Test surface: `tests/run_examples.rs`, `tests/error_handling.rs`, `tests/gc_upvalues.rs`. The diff_test harness is insensitive (output-only).
## What this asks of embedders
- **Already-`Send` `HostCallbacks` impls**: nothing.
- **`HostCallbacks` impls capturing `Rc<RefCell<...>>`**: switch to `Arc<Mutex<...>>`. The crate's own doc example (`src/vm.rs:268-276`) is the only known example and gets rewritten.
- **`set_user_data<T>` callers**: `T: Send`. The common case (game-state struct, command collector, channel handle) is already `Send`. The few legitimate non-`Send` types break at compile time.
- **Existing single-`State`, no-`Engine` users**: `State::new()` can stay as a deprecated convenience that creates an internal `Engine`, smoothing migration over one or two releases. Or it goes; pre-1.0.
- **Cost-budget semantics**: unchanged. One `State` = one budget = one tick.
## What we reject
- **`State: Sync` via internal locking.** `consume_cost` (`src/vm.rs:247`) is currently a single non-atomic dec. Under `Sync` it becomes either an atomic CAS per opcode (measurable on a VM with per-op cost charging) or a coarse-grained lock that can deadlock under callbacks (callback runs `&mut State`, can recurse into the VM). The cost-budget invariant *the action that pushes you over budget always completes* (`src/vm.rs:111-114`) only has a clean meaning under exclusive access.

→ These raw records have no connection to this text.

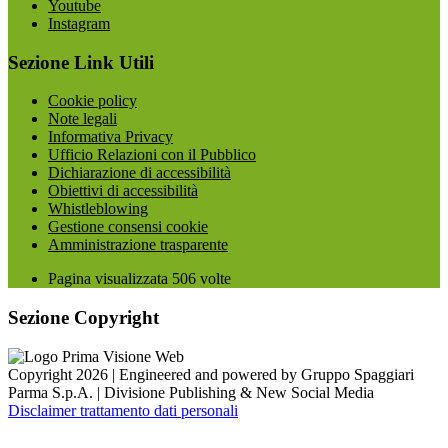
Youtube
Instagram
Sezione Link Utili
Cookie policy
Note legali
Informativa Privacy
Ufficio Relazioni con il Pubblico
Dichiarazione di accessibilità
Obiettivi di accessibilità
Whistleblowing
Gestione consensi cookie
Amministrazione trasparente
Pagina visualizzata
506
volte
Sezione Copyright
Copyright 2026 | Engineered and powered by Gruppo Spaggiari
Parma S.p.A. | Divisione Publishing & New Social Media
Disclaimer trattamento dati personali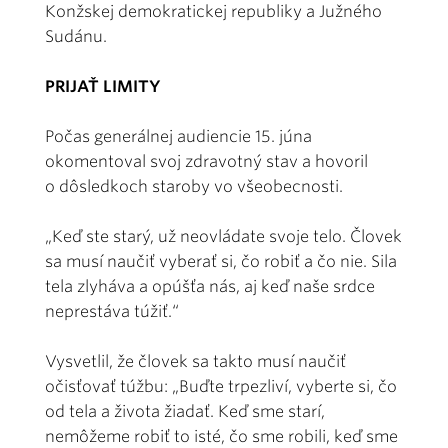
Konžskej demokratickej republiky a Južného
Sudánu.
PRIJAŤ LIMITY
Počas generálnej audiencie 15. júna
okomentoval svoj zdravotný stav a hovoril
o dôsledkoch staroby vo všeobecnosti.
„Keď ste starý, už neovládate svoje telo. Človek
sa musí naučiť vyberať si, čo robiť a čo nie. Sila
tela zlyháva a opúšťa nás, aj keď naše srdce
neprestáva túžiť.“
Vysvetlil, že človek sa takto musí naučiť
očisťovať túžbu: „Buďte trpezliví, vyberte si, čo
od tela a života žiadať. Keď sme starí,
nemôžeme robiť to isté, čo sme robili, keď sme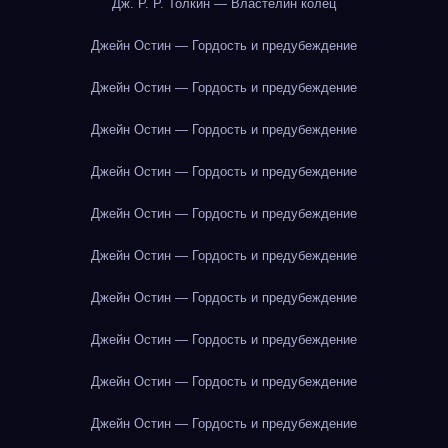
Дж. Р. Р. Толкин — Властелин колец
Джейн Остин — Гордость и предубеждение
Джейн Остин — Гордость и предубеждение
Джейн Остин — Гордость и предубеждение
Джейн Остин — Гордость и предубеждение
Джейн Остин — Гордость и предубеждение
Джейн Остин — Гордость и предубеждение
Джейн Остин — Гордость и предубеждение
Джейн Остин — Гордость и предубеждение
Джейн Остин — Гордость и предубеждение
Джейн Остин — Гордость и предубеждение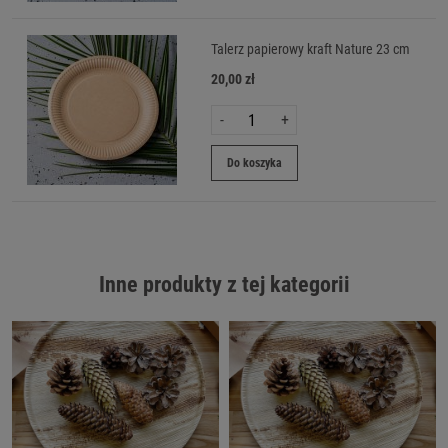
Talerz papierowy kraft Nature 23 cm
20,00 zł
-
+
Do koszyka
Inne produkty z tej kategorii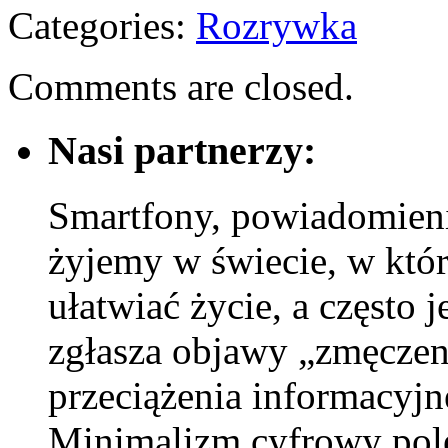
Categories:
Rozrywka
Comments are closed.
Nasi partnerzy:
Smartfony, powiadomieni
żyjemy w świecie, w któ
ułatwiać życie, a często 
zgłasza objawy „zmęczen
przeciążenia informacyjne
Minimalizm cyfrowy po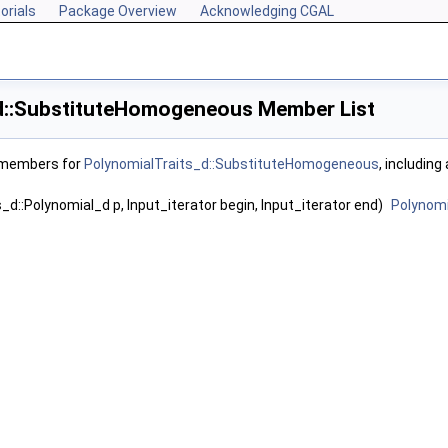
orials
Package Overview
Acknowledging CGAL
d::SubstituteHomogeneous Member List
f members for
PolynomialTraits_d::SubstituteHomogeneous
, including
_d::Polynomial_d p, Input_iterator begin, Input_iterator end)
Polynom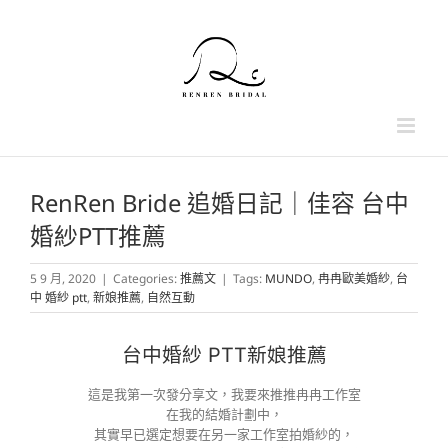
Skip
to
content
RenRen Bride 追婚日記｜佳容 台中
婚紗PTT推薦
5 9 月, 2020
|
Categories:
推薦文
|
Tags:
MUNDO
,
冉冉歐美婚紗
,
台
中 婚紗 ptt
,
新娘推薦
,
自然互動
台中婚紗 PTT新娘推薦
這是我第一次發分享文，我要來推推冉冉工作室
在我的結婚計劃中，
其實早已選定想要在另一家工作室拍婚紗的，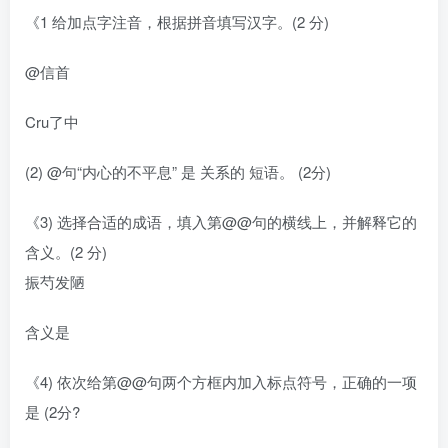
《1 给加点字注音，根据拼音填写汉字。(2 分)
@信首
Cru了中
(2) @句“内心的不平息” 是 关系的 短语。 (2分)
《3) 选择合适的成语，填入第@@句的横线上，并解释它的
含义。(2 分)
振芍发陋
含义是
《4) 依次给第@@句两个方框内加入标点符号，正确的一项
是 (2分?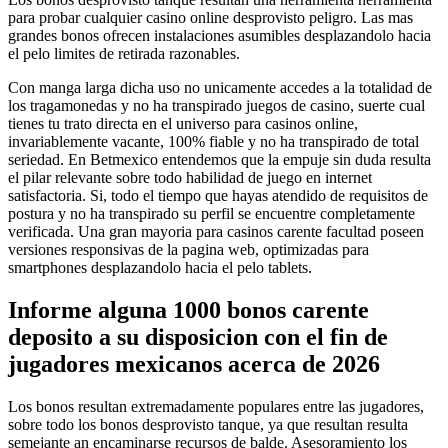
para probar cualquier casino online desprovisto peligro. Las mas
grandes bonos ofrecen instalaciones asumibles desplazandolo hacia
el pelo limites de retirada razonables.
Con manga larga dicha uso no unicamente accedes a la totalidad de
los tragamonedas y no ha transpirado juegos de casino, suerte cual
tienes tu trato directa en el universo para casinos online,
invariablemente vacante, 100% fiable y no ha transpirado de total
seriedad. En Betmexico entendemos que la empuje sin duda resulta
el pilar relevante sobre todo habilidad de juego en internet
satisfactoria. Si, todo el tiempo que hayas atendido de requisitos de
postura y no ha transpirado su perfil se encuentre completamente
verificada. Una gran mayoria para casinos carente facultad poseen
versiones responsivas de la pagina web, optimizadas para
smartphones desplazandolo hacia el pelo tablets.
Informe alguna 1000 bonos carente
deposito a su disposicion con el fin de
jugadores mexicanos acerca de 2026
Los bonos resultan extremadamente populares entre las jugadores,
sobre todo los bonos desprovisto tanque, ya que resultan resulta
semejante an encaminarse recursos de balde. Asesoramiento los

Embedders that think they want `Sync` want `Mutex<State>` at the embedder boundary, where the lock granularity is a request, not an opcode. They can write that themselves; the crate doesn't have to do it for them.
- **Feature-gated `sync` a la Rhai.** Rhai needs it because it has `Box<dyn Fn>` callbacks and `Shared<T> = Rc<T> | Arc<T>` aliasing across the codebase. dellingr has neither: `RustFunc` is a fn pointer, the only `Rc` is `Rc<Chunk>`, and the atomic-refcount delta is in the noise. Feature-flagging splits the test matrix and downstream crate feature graphs for vanishing benefit.

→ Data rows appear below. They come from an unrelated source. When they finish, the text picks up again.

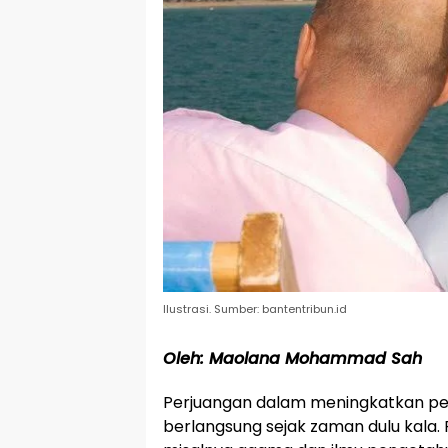
Ilustrasi. Sumber: bantentribun.id
Oleh: Maolana Mohammad Sah
Perjuangan dalam meningkatkan p
berlangsung sejak zaman dulu kala. 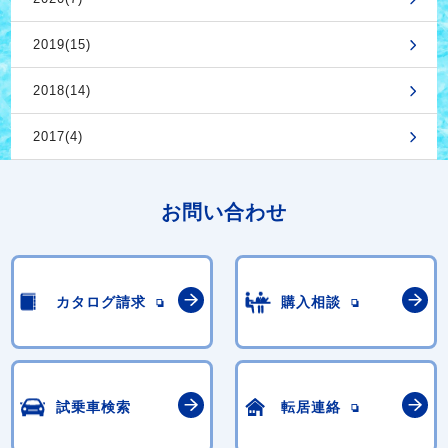
2019(15)
2018(14)
2017(4)
お問い合わせ
カタログ請求
購入相談
試乗車検索
転居連絡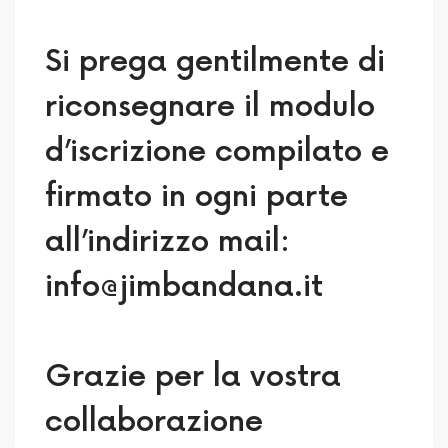
Si prega gentilmente di
riconsegnare il modulo
d’iscrizione compilato e
firmato in ogni parte
all’indirizzo mail:
info@jimbandana.it
Grazie per la vostra
collaborazione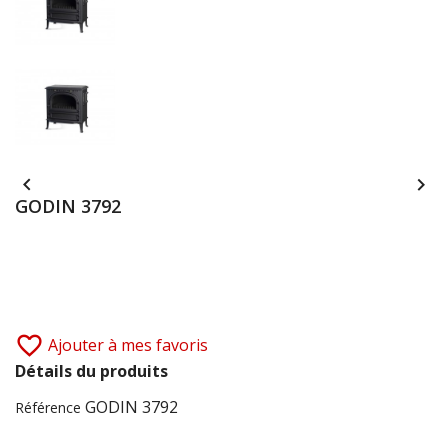


GODIN 3792
favorite_border
Ajouter à mes favoris
Détails du produits
GODIN 3792
Référence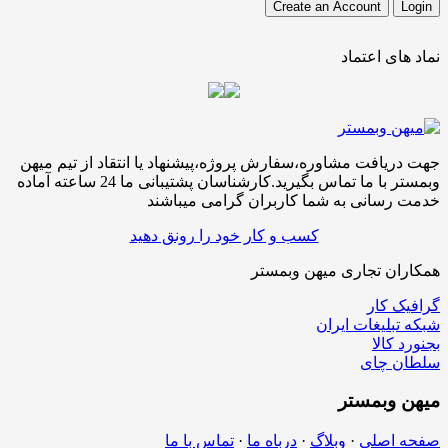
نماد های اعتماد
جهت دریافت مشاوره،سفارش پروژه،پیشنهاد یا انتقاد از تیم میهن
وبمستر با ما تماس بگیرید.کارشناسان پشتیبانی ما 24 ساعته آماده
خدمت رسانی به شما کاربران گرامی میباشند
کسب و کار خود را رونق دهید
همکاران تجاری میهن وبمستر
گرافیک کار
شبکه تبلیغات ایران
بجنورد کالا
سلطان چای
میهن
وبمستر
صفحه اصلی
·
وبلاگ
·
درباه ما
·
تماس با ما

- **A parallel `SyncState` / `AsyncState` type.** Doubles the surface for one capability bit.
- **`Shared<T>` aliasing across the codebase.** Five sites. Just write `Arc`.
- **Boa-style `Realm`s.** Boa needs realms because ECMAScript has cross-realm semantics. Lua doesn't, and `restrict_globals` (`src/vm.rs:455-479`) already covers per-call sandboxing.
- **Pinning a VM to a dedicated `std::thread` with mpsc.** That's the workaround we're replacing.
- **Generic `State<U>` for typed user-data.** Tempting, but it infects `RustFunc = fn(&mut State)` and every signature that holds `&mut State`. The win over `Box<dyn Any + Send>` is one downcast per access. Defer indefinitely. If it ever lands, it lands at a 1.0 boundary as a separate change.
## Determinism
Nothing in this plan touches the determinism contract. `State` execution stays single-threaded by `!Sync`. Cost accounting stays on owned (non-atomic) integers. `IndexMap` iteration stays deterministic. The `StdRng` seeded via `set_rng_seed` (`src/vm.rs:217-219`) stays per-State. Two `State`s executing concurrently against shared `Arc<Engine>` and `Arc<Bytecode>` each remain individually deterministic; cross-State interleaving is observable only via the host, and the host owns that determinism story.
## Related findings (not part of this work, flagged here)
- `std::collections::hash_map::DefaultHasher` at `src/vm/object.rs:476` is documented as "internal algorithm not specified, subject to change." It's currently SipHash with a fixed key, so deterministic across hosts today, but a future stdlib release could silently change bucket order in `StringPool.hash_index`. The bucket order isn't program-visible (string interning compares by content, `src/vm/object.rs:494-503`), so the determinism contract holds, but this is a tripwire if the hasher is ever reused for something program-visible. Worth pinning to an explicit hasher (siphasher, ahash with a fixed seed, fnv) before that becomes load-bearing.
- `RustFunc` `Val` rendering hashes by function-pointer address (`src/vm/lua_val.rs:105, 169`). That's a pre-existing concern for byte-for-byte cross-host serialization, separate from the threading work, but worth a future thread.
- Once `Engine` exists, the stdlib doesn't need to be re-parsed per-`State`. `with_callbacks -> open_libs` (`src/vm.rs:176-180`) currently does. Move stdlib parsing to `Engine::new` once and have `new_state` reuse the result. Visible at "one State per request worker times N workers."